▸ **EJERCICIOS**
- A) Responde a partir del texto sobre la filantropía griega:
(i) ¿Dónde tuvo que sufrir tormento Prometeo?
(ii) ¿Con qué palabra se relaciona la philanthropía en un viejo texto hipocrático?
(iii) ¿Cómo se tradujo paideia al latín?
- B) Edita la parte del texto sobre la filantropía griega que se abre con las palabras "No voy a insistir" y se cierra con "rebelde y revolucionario.". Reescríbela cambiando "Zeus" por "Júpiter".
- C) Retoma el texto sobre la filantropía griega y continúalo a partir de su última oración.

No voy a insistir en los prestigios míticos, pero sí quiero apuntar que
se prestan a múltiples reciclajes y recreaciones (que fueron materia constante
del teatro clásico). A menudo de hondo trasfondo humanista. Un ejemplo:
Prometeo les robó el fuego a los dioses para dárselo a los humanos (que sin él
habrían muerto pronto de hambre y frío). Según Esquilo, inventó todas las artes y técnicas: de la navegación a la
medicina, incluyendo la escritura, los números (“el saber más alto”) y la mántica. Por ello, Zeus lo castigó y
tuvo que sufrir tormento en el Cáucaso, redentor rebelde y revolucionario.
Había irritado a los dioses su “amor a los humanos”, su titánico trópos
philánthropos.
La philanthropía, otra clara palabra griega, está relacionada en un
viejo texto hipocrático con philotechnía (amor a la téchne, otra palabra de difícil
traducción, es tanto “técnica” como “arte, oficio”). Ambas cosas deben ir
unidas, en la intención del viejo Titán y en la del anónimo escritor. La
filantropía es un hermoso concepto que se desarrolló sobre todo en el
helenismo, cuando algunos griegos posalejandrinos hicieron notar que la
distinción usual entre “griegos” y “bárbaros” no debía fundarse en la raza ni
en el país de origen, sino en la educación y la cultura (paideia). Solo esta marcaba la
diferencia entre unos y otros. Los estoicos, entonces, sostenían la fraternidad
de todos los seres humanos, miembros de una sola comunidad, que compartía el
logos. En latín, paideia se tradujo acertadamente como “humanitas”. (Se nos va quedando lejos
la idea griega de educación, cuando la reducimos a un aprendizaje de
“destrezas” y manejo de diversas tecnologías orientadas a lo más rentable, algo
que no entraba en la idea antigua de la educación, la que heredó y desarrolló a
su sombra el humanismo europeo).

▸ **REGISTROS EXTRAÍDOS**
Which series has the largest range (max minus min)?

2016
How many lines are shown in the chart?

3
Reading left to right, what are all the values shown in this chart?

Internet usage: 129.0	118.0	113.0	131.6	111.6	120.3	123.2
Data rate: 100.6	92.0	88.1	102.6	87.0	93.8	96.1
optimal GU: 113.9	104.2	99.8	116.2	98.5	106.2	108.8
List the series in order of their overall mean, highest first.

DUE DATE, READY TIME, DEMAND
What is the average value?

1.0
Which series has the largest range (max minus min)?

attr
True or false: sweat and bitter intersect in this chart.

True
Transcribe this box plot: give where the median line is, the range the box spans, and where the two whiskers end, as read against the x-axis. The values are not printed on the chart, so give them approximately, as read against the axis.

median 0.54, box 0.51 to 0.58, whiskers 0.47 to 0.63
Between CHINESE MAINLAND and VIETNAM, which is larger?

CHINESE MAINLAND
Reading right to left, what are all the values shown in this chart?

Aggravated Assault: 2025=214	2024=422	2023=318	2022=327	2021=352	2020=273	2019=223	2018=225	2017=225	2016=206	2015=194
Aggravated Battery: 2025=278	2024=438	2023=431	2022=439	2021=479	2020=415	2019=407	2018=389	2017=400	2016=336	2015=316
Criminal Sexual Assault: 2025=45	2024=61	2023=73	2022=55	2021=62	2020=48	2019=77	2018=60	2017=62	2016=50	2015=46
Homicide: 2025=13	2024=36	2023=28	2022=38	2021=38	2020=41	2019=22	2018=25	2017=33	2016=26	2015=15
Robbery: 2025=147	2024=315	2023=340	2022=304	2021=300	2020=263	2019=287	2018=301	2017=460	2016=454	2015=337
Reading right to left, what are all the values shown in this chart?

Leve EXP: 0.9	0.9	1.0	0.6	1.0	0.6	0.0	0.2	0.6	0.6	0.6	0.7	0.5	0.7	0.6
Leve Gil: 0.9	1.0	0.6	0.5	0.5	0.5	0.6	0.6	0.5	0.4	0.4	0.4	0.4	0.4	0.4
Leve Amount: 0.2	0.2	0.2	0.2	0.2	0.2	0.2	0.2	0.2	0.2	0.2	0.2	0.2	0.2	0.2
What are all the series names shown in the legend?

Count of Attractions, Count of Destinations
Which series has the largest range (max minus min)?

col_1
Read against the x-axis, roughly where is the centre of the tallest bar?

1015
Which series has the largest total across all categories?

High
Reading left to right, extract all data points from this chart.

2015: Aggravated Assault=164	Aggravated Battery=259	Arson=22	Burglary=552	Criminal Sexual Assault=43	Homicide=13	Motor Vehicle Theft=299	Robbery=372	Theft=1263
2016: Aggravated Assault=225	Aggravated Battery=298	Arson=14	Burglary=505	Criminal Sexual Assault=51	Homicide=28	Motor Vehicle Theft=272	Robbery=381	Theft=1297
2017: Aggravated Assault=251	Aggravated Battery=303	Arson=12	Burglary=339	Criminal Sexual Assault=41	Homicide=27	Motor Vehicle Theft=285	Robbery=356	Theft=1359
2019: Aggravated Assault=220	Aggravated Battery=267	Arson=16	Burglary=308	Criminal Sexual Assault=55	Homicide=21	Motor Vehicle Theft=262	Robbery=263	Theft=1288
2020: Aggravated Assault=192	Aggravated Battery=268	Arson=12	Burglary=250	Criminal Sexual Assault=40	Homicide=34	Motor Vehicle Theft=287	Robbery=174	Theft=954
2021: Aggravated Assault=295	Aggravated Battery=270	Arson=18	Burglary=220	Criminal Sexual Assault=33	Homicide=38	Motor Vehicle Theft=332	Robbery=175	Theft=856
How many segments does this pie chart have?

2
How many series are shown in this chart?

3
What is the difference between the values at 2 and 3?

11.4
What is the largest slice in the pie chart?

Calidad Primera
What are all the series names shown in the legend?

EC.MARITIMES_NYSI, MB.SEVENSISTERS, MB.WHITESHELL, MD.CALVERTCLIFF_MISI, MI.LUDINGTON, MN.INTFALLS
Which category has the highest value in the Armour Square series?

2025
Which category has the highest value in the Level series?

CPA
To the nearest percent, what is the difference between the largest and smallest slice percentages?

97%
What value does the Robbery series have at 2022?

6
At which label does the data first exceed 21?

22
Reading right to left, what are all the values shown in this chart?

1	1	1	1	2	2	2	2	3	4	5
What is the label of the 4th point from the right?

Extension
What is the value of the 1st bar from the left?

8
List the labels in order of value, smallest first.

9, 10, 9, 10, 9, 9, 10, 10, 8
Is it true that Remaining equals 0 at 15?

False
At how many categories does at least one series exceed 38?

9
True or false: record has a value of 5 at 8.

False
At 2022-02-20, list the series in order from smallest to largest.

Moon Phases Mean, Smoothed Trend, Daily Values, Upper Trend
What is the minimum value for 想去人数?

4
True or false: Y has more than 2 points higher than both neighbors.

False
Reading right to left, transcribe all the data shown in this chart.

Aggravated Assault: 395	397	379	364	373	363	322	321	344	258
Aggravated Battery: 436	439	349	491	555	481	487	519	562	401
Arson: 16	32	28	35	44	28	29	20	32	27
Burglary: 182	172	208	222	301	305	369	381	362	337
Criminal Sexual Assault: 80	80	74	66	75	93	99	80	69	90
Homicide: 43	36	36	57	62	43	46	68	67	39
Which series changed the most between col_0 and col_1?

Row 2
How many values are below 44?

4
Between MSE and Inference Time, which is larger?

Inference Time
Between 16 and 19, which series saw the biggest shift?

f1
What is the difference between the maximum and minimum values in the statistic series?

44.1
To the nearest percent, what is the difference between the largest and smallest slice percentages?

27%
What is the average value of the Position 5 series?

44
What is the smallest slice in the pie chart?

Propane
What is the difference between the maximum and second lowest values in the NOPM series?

▸ **RESPUESTAS**
- A)
(i) En el Cáucaso.
(ii) Con philotechnía.
(iii) Como "humanitas".

- B)
No voy a insistir en los prestigios míticos, pero sí quiero apuntar que
se prestan a múltiples reciclajes y recreaciones (que fueron materia constante
del teatro clásico). A menudo de hondo trasfondo humanista. Un ejemplo:
Prometeo les robó el fuego a los dioses para dárselo a los humanos (que sin él
habrían muerto pronto de hambre y frío). Según Esquilo, inventó todas las artes y técnicas: de la navegación a la
medicina, incluyendo la escritura, los números (“el saber más alto”) y la mántica. Por ello, Júpiter lo castigó y
tuvo que sufrir tormento en el Cáucaso, redentor rebelde y revolucionario.

- C)
En las estatuas de los jóvenes y en las de los dioses se aprecia el
sentido helénico de la belleza, idealizada en la época clásica y más realista y
apasionada luego. Un ideal de belleza que ha perdurado siglos. Pero la
seducción de sus imágenes no solo se halla en los grandes monumentos y no solo
anima los textos más clásicos, sino que animaba el encanto de sus artes
menores. Una copa o una urna griega reflejan el mismo afán por lo bello. No
solo nos fascinan los templos de esbeltas columnas o los vastos teatros, sino
también las pequeñas esculturas o las escenas de la humilde cerámica, que
atestiguan una vivaz y original artesanía de gracia inimitable. Incluso en sus
logros más sencillos se percibe la “noble sencillez y serena nobleza”, según la
famosa frase de Winckelmann.
Platón escribió que el impulso natural
del filosofar estaba en la admiración. Dice Heródoto que la historia se escribe para salvar del olvido “hechos
y cosas admirables”. Admirarse del mundo motivó su incesante ardor creativo y
su busca de explicaciones en los ámbitos más diversos de la poesía y la
cultura. Frente al moderno y fáustico homo faber, entregado con furor a la
tecnología y la mecánica, el griego era contemplativo y dialogante, entusiasta
de la belleza del cuerpo y del alma, experto en viajes odiseicos.
El amor por la Grecia antigua y el estudio histórico del mundo clásico
marcaron el humanismo europeo desde el Renacimiento hasta el siglo XX. La
imagen idealizada de Grecia revivió en el estudio filológico de los textos y la
arqueología de sus ruinas. El filohelenismo tuvo larga vigencia en la Europa
ilustrada y la romántica. Keats
dijo: “Los griegos somos nosotros”. Son los europeos —alemanes, ingleses,
franceses, italianos— quienes han recobrado a fondo la cultura clásica en
Grecia, quienes han estudiado tan a fondo a Homero y a Platón. La
nostalgia de lo helénico fue un síntoma europeo.
En su artículo ¿Por qué Grecia?, evocando el libro de J. de Romilly, Vargas Llosa recordaba cuánto guarda Europa de su luminosa cultura.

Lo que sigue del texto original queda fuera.